With this shift in responsibility for retirement planning from employers to individuals, the public has lost an important safety net. Now more than ever they need competent and ethical financial advice from professionals they can trust. Research shows that they want and expect this advice to come from people who are going to put their best interest first. 

Opponents to the DOL’s fiduciary rule suggest that the rule will limit advisors’ and firms’ ability to serve middle-class retirement investors and will hurt small businesses. This is not consistent with my personal experience.  

As a Certified Financial Planner™ professional for more than 25 years, I have devoted my practice – a small business – to providing advice in the best interest of my clients, and have done so profitably. CFP® professionals adhere to a fiduciary standard when providing financial planning services, even those of us who receive commissions. I provide advice to retirement plans for small businesses and to individual clients with a variety of account sizes, and I also help small businesses reduce costs and increase performance of the retirement plans they offer to better meet the needs of their employees.   

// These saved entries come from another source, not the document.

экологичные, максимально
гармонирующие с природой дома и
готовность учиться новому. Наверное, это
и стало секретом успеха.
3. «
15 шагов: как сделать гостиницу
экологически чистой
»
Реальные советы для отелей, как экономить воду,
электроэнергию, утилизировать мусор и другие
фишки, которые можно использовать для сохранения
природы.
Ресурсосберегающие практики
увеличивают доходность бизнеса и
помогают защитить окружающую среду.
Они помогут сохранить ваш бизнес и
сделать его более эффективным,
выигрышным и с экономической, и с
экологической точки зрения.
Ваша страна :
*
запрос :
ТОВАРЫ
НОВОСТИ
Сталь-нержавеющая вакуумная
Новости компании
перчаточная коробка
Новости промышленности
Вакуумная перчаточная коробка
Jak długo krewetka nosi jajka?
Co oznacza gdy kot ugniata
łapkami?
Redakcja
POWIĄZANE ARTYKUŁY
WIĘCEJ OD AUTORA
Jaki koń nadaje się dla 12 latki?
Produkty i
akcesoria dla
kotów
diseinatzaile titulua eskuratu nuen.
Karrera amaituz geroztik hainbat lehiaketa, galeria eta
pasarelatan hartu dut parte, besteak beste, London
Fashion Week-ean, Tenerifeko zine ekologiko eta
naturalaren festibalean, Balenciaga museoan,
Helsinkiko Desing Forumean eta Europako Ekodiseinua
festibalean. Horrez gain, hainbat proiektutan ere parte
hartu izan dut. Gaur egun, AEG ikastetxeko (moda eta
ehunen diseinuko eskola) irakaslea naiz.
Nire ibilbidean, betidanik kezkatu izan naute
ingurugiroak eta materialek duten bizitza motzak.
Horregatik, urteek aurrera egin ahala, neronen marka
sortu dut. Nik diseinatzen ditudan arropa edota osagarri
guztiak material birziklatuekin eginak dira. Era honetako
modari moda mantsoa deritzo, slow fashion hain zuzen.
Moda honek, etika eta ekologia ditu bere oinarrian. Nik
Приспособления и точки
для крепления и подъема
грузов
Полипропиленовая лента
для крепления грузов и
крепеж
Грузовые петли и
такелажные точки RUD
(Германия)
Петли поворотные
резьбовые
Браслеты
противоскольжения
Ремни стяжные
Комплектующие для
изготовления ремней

As a past chair of the Certified Financial Planner Board of Standards’ Board of Directors, I can say without hesitation that CFP Board’s experience implementing a fiduciary requirement for CFP® professionals has been extremely positive. In fact, since CFP Board instituted this requirement in 2007, the number of CFP® professionals has increased by more than 30 percent, bringing the total to more than 72,000 CFP® professionals in the United States. CFP® professionals, along with members of the Financial Planning Coalition partners, the Financial Planning Association (FPA) and the National Association of Personal Financial Advisors (NAPFA), have voluntarily agreed to put their clients’ interests before their own.  

The argument that the DOL rule will diminish the availability of services to middle-class Americans is simply not credible. The average account size of the 401(k) plans I advise is $51,400. My firm has absorbed the minor additional costs to provide advice under a client-first standard, because it is the right thing to do for our clients and it is good for business too. For those claiming that they are unable to serve middle-class clients under the DOL rule, my firm and scores of CFP® professionals and FPA and NAPFA members across the country would be happy to help fill the gap. 

While there are modifications and clarifications that are needed to make it more workable for advisors, the DOL’s proposed rule is long overdue. After 40 years and seismic shifts in the way Americans plan and save for retirement, we cannot afford to go back to the drawing board. The industry has always been able to adapt to regulatory change, and it will again. There is never a wrong time to do the right thing.

Ferrara, CFP® is chairman and CEO of ProVise Management Group LLC, based in Clearwater, Florida and writes on behalf of the Financial Planning Coalition.